Data extracted from a collection:
........

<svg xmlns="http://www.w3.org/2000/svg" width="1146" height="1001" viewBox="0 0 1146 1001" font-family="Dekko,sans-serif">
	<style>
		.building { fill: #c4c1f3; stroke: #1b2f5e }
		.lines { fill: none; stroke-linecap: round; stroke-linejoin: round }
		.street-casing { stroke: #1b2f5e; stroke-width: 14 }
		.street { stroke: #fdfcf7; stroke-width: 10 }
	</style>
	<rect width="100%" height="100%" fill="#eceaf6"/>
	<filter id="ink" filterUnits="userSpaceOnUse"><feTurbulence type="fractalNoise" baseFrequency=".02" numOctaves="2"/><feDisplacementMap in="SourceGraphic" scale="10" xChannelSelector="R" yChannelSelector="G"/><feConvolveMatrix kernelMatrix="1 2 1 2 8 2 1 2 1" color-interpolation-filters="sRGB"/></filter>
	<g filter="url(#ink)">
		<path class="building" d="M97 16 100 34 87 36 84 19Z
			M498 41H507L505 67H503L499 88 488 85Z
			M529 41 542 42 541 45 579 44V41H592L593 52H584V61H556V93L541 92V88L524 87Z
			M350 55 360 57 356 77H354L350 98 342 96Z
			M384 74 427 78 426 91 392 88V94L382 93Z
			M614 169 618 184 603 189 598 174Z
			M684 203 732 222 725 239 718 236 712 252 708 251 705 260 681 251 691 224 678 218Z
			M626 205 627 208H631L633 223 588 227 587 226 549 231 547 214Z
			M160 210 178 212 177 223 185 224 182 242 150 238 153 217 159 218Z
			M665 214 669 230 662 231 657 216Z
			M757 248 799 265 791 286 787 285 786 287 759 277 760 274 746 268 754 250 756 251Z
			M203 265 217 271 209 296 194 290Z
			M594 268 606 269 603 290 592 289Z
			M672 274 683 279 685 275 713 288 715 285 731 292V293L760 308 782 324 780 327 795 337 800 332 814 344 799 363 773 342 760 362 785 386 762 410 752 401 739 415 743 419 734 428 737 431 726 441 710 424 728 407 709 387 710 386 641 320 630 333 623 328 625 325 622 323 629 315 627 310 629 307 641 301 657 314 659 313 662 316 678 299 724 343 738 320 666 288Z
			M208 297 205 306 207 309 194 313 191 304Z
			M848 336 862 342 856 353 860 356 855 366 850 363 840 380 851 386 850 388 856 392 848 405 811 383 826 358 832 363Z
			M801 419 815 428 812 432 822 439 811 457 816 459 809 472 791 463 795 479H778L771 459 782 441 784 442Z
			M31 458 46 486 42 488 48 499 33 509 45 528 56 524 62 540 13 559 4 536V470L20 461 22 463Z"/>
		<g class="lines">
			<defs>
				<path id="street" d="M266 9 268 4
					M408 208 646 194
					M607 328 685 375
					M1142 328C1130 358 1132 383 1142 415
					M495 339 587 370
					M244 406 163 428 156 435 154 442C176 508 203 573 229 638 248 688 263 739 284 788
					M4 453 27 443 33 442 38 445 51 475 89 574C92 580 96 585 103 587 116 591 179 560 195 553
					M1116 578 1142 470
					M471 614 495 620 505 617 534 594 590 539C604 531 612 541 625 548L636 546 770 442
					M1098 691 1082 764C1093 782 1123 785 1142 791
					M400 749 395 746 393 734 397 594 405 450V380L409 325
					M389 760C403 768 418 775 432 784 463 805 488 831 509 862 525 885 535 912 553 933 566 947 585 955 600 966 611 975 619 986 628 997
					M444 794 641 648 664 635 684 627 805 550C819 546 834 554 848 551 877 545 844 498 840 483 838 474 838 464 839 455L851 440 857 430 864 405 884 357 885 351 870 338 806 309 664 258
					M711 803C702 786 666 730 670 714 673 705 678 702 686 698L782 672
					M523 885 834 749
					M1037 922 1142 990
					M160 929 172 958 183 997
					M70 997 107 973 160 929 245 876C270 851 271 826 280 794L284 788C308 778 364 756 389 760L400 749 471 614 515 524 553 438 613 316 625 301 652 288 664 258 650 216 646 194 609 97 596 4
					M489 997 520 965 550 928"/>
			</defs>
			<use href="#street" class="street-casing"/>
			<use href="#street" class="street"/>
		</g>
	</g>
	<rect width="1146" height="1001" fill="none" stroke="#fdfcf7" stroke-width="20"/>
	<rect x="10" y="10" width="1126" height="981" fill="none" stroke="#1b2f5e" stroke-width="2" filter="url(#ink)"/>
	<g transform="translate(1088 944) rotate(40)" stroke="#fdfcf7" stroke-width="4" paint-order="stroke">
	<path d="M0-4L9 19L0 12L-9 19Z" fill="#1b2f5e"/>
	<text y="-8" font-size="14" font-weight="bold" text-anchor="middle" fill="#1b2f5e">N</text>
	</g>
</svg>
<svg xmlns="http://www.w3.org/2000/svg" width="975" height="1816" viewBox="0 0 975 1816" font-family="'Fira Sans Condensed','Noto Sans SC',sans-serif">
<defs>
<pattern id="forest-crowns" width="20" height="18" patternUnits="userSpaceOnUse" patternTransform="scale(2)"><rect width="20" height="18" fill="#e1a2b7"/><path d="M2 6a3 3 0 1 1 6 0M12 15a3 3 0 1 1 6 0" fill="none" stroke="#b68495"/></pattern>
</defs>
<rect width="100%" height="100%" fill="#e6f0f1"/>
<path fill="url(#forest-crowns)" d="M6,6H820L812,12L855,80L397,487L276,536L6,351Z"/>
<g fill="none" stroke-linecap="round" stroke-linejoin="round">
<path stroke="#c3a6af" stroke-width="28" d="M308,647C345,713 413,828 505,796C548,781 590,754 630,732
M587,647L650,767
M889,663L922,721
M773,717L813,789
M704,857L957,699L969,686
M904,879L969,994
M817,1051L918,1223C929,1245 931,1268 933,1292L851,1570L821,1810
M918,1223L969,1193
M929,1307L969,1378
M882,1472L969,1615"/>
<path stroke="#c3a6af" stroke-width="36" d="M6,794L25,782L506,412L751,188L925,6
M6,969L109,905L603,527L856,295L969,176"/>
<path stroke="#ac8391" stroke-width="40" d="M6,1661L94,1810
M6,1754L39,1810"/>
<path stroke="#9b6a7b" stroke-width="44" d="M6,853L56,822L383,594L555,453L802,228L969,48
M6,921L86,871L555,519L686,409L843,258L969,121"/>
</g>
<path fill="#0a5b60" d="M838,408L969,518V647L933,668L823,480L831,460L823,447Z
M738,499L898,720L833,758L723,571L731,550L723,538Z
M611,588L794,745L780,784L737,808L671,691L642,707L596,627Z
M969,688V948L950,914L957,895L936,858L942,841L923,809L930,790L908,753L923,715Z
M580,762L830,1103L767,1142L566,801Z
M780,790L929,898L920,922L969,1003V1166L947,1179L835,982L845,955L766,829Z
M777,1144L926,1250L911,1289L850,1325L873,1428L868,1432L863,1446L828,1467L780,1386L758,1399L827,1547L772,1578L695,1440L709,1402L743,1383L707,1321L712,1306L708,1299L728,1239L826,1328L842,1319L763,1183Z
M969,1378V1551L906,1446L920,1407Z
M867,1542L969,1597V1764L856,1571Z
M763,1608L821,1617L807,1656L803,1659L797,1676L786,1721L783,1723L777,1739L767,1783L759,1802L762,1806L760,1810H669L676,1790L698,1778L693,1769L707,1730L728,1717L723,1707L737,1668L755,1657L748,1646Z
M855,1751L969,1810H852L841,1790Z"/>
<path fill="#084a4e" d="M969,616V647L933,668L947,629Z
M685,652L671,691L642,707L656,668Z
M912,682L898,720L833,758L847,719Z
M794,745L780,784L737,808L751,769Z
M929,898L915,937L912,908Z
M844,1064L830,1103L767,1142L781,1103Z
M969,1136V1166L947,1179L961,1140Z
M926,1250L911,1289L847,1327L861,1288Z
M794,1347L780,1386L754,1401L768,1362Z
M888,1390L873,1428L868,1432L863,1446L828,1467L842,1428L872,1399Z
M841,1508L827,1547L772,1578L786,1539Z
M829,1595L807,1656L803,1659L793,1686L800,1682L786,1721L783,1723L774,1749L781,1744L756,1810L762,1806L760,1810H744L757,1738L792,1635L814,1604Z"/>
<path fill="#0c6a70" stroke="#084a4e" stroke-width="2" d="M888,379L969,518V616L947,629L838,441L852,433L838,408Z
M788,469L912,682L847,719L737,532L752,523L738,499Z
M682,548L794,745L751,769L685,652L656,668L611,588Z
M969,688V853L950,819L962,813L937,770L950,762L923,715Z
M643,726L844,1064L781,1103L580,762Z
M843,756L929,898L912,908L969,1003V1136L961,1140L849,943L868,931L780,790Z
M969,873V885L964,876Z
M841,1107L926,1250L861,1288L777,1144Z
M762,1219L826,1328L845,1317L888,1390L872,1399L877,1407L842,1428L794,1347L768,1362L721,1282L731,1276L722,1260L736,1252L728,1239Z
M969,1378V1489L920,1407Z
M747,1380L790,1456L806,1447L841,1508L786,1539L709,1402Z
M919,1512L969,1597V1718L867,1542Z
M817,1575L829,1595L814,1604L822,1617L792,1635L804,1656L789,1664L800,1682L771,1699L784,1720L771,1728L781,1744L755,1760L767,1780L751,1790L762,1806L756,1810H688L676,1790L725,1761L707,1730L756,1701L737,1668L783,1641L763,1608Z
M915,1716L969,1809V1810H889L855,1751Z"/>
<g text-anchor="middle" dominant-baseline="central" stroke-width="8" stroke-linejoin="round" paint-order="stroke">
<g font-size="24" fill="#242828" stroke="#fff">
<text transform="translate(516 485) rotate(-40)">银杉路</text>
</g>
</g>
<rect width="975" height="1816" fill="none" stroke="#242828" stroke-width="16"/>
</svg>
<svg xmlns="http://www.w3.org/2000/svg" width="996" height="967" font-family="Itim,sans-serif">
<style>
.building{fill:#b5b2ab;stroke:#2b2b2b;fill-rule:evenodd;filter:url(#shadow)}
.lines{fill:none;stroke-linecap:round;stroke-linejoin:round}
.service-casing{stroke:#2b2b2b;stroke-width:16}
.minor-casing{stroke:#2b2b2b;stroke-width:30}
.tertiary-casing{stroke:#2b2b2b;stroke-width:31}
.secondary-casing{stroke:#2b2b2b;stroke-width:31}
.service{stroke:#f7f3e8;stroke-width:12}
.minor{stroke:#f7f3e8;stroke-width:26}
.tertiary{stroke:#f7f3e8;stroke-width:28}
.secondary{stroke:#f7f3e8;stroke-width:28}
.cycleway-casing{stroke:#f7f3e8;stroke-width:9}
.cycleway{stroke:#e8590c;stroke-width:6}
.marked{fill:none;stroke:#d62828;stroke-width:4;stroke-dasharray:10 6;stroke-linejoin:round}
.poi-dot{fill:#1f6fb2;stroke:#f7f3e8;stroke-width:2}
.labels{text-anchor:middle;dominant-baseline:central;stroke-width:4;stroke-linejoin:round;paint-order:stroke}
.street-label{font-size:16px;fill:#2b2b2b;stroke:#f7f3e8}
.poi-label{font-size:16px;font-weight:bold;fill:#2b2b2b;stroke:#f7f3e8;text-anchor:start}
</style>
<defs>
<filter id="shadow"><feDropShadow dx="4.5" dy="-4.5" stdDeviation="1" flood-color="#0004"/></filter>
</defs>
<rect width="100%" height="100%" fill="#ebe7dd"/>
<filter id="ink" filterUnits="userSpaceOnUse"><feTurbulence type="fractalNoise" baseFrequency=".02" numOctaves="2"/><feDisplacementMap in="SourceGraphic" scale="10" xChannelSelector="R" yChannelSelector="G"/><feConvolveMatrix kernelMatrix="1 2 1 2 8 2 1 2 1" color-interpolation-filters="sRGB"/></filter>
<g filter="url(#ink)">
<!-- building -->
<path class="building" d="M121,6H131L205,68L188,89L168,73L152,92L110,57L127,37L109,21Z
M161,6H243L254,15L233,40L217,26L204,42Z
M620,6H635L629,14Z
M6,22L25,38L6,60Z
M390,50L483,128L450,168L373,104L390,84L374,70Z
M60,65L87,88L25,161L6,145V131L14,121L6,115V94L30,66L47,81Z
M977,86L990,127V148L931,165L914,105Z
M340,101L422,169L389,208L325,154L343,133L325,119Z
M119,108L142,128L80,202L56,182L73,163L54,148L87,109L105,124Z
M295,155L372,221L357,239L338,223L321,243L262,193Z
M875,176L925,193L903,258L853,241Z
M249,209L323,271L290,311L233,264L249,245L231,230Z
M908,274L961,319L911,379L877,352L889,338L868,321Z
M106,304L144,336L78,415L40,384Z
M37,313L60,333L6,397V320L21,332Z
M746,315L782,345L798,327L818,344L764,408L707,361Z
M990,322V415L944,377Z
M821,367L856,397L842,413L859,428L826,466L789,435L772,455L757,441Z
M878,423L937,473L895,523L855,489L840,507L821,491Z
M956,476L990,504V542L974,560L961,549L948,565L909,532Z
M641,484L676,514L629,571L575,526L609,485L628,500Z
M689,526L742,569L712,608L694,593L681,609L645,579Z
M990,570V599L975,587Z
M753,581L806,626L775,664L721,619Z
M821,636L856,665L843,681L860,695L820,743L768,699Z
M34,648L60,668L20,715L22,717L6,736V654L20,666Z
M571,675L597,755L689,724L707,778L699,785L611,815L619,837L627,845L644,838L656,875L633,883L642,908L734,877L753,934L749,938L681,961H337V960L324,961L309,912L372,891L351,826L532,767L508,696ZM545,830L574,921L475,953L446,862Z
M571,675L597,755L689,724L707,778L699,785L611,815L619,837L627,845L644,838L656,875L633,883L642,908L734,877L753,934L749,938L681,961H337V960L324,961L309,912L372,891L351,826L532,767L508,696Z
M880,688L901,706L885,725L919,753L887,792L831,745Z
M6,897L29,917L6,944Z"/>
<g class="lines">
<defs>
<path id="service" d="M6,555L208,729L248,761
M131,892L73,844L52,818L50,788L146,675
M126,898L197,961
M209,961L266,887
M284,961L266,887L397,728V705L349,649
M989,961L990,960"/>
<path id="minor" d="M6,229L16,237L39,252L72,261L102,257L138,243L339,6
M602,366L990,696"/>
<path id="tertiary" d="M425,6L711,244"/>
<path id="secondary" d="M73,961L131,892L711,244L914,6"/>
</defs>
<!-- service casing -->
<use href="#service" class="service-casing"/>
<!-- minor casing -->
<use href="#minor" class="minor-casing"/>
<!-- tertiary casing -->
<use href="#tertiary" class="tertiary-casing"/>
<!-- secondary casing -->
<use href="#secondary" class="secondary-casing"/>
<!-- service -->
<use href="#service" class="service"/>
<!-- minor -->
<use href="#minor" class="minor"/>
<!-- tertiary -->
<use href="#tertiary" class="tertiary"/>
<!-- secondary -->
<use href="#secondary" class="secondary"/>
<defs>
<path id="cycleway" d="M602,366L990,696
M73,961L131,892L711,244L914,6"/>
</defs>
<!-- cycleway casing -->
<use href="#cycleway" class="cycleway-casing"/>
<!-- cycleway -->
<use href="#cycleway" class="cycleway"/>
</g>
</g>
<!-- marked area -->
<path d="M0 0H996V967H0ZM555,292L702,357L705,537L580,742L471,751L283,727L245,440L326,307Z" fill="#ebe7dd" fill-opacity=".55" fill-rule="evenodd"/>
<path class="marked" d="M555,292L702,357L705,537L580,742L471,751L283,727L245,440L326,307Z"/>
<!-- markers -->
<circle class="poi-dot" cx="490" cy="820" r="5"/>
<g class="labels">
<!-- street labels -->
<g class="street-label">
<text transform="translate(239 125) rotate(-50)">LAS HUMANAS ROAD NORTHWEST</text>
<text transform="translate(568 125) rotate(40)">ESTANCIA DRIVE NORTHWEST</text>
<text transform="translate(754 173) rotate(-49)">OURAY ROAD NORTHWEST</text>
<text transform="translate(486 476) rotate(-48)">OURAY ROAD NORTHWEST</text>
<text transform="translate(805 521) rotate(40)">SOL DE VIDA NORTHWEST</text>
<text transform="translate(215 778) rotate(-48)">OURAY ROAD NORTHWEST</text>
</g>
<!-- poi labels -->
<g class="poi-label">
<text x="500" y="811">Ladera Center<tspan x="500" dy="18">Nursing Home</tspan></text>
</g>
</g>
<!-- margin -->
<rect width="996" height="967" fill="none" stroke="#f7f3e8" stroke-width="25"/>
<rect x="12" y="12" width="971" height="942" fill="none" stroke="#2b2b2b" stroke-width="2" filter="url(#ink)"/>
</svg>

........

→ Exercise brief
Scan the records for the word "shadow" and copy every line where it is found.

→ Exercise result
.building{fill:#b5b2ab;stroke:#2b2b2b;fill-rule:evenodd;filter:url(#shadow)}
<filter id="shadow"><feDropShadow dx="4.5" dy="-4.5" stdDeviation="1" flood-color="#0004"/></filter>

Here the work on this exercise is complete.